Tuesday 10 April 2012

I Heard the Teacher Speak My Name

By John O’Brien, S.J.

She was sitting outside the cave, with nothing but a wretched ache in her heart. All she knew was that the one whom she loved was gone – the bitter taste of absence. Her love for him was not possessive or exclusive. Indeed, it was shared by many others. But that only seemed to increase the miracle that he was, and now the emptiness of the world without him. It is a blinding ache.

Which is why when she turns, and he is standing there, she doesn’t recognize him. Why am I weeping? Never mind, just tell me if you know where they have taken him. And then the unthinkable, the hope beyond all hope. “Mary,” he says. It is her own name, spoken by him – by him! – and her eyes are opened in an instant. He is back from the place of death, of not-being-here. “Mary,” he says simply, as if she should have known the loss would not be forever. Then she is daughter and sister and beloved all in one. She can feel the torrent of meaning contained in the speaking of her name: a gentle chiding, a reassurance, a calling, and a limitless loving that urges her back to life.

For the Jewish people a name is not a random signifier, but evokes the deeper qualities of personal identity. From the naming of the animals in Eden, to the new names God bestowed on those he called, a name reveals something of the essence of a being. God even names himself by his essence (which is his existence): “I AM who AM”. Her name in Hebrew is Miryam, the same name of Moses’ sister. It is thought to come from the Egyptian word mer or mar, to love, and the Hebrew word yam for Yahweh.
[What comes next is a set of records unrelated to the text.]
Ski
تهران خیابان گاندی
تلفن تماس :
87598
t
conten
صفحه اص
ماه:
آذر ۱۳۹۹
Her name, then, would mean “one loving Yahweh” or “one beloved by Yahweh”. This is what the Teacher intends to say when he speaks her name right now.

Different meanings interpenetrate and nurture the radiance of a word. Mary's name may also derive from the Hebrew word mara, meaning “well-nourished”, which was synonymous with “beautiful”. The teacher would thus also be calling her “the beautiful or the perfect one.” Mary is all these things in his eyes, and in that moment, perhaps, she represents all of Israel, the whole Church, and every person created on God’s earth.
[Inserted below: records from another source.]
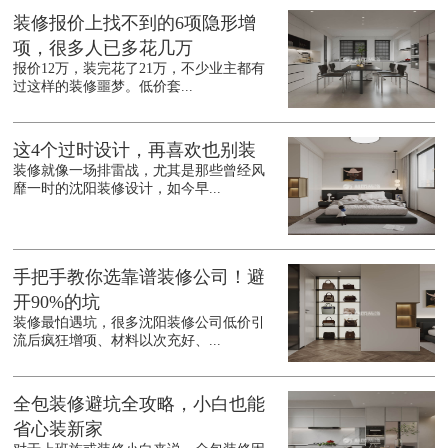
装修报价上找不到的6项隐形增
项，很多人已多花几万
报价12万，装完花了21万，不少业主都有
过这样的装修噩梦。低价套...
这4个过时设计，再喜欢也别装
装修就像一场排雷战，尤其是那些曾经风
靡一时的沈阳装修设计，如今早...
手把手教你选靠谱装修公司！避
开90%的坑
装修最怕遇坑，很多沈阳装修公司低价引
流后疯狂增项、材料以次充好、...
全包装修避坑全攻略，小白也能
省心装新家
Such a simple but powerful word can only have another word, another name, as a response. “Rabbuni,” she responds. You have spoken my name and now I speak yours. This name is a little more formal, and yet that is what you are to us. You have taught us the way to truth and to life. For this we love you.
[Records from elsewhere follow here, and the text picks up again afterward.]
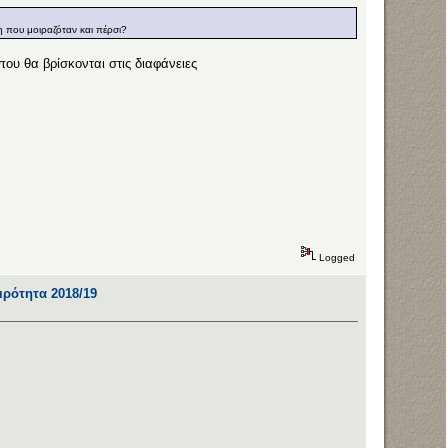
η που μοιραζόταν και πέρσι?
ου θα βρίσκονται στις διαφάνειες
Logged
αιρότητα 2018/19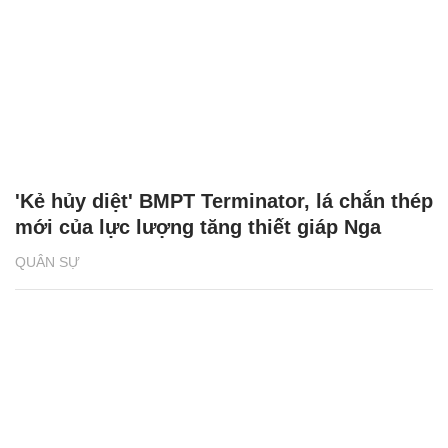
'Kẻ hủy diệt' BMPT Terminator, lá chắn thép
mới của lực lượng tăng thiết giáp Nga
QUÂN SỰ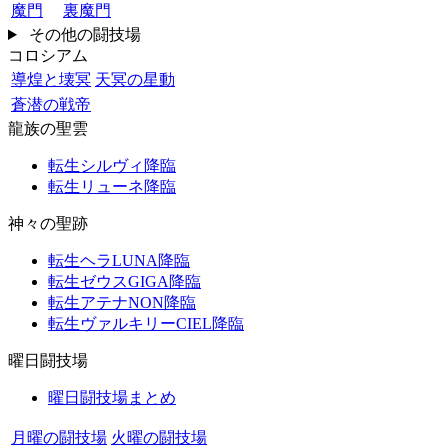
魔門
裏魔門
その他の闘技場
コロシアム
導煌と壊冥
天冥の星動
蒼潜の戦帝
龍族の聖雲
転生シルヴィ降臨
転生リューネ降臨
神々の聖跡
転生ヘラLUNA降臨
転生ゼウスGIGA降臨
転生アテナNON降臨
転生ヴァルキリーCIEL降臨
曜日闘技場
曜日闘技場まとめ
月曜の闘技場
火曜の闘技場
There is a bit of Mary inside all of us. We long to see him, whether we know it or not, and to spontaneously speak his name, “a name above all names”. When he comes, whether in prayer or on the final day, he will speak to us each by our own true name. God sees us as beautiful, as perfect, even in our brokenness. He is the teacher, master, beloved and friend. He is Jesus Christ, visible face of the Father, and victorious over death. Let his holy name be spoken in grateful and reverent praise!